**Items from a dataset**

--- START ---

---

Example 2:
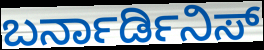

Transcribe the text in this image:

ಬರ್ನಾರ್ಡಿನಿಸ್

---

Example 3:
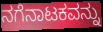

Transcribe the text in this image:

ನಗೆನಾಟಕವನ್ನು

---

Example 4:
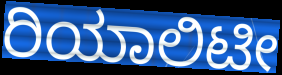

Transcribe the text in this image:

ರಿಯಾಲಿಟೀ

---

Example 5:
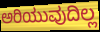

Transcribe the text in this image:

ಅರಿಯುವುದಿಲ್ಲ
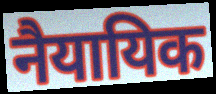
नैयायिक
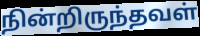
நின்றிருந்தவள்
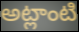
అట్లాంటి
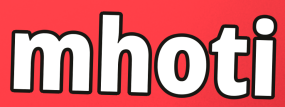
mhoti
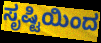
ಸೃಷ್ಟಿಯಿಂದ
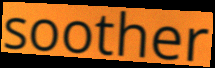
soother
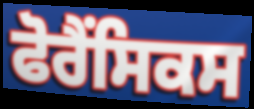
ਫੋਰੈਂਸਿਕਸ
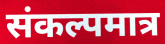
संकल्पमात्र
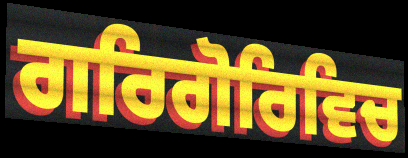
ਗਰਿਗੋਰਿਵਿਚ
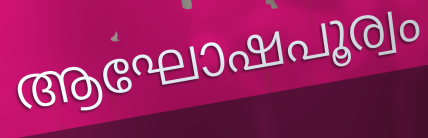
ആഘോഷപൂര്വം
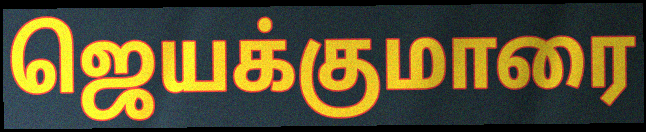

--- END ---

**Task objective**
For the string "Example", return every line of the data where it appears.

**Exercise solution**
Example 2:
Example 3:
Example 4:
Example 5:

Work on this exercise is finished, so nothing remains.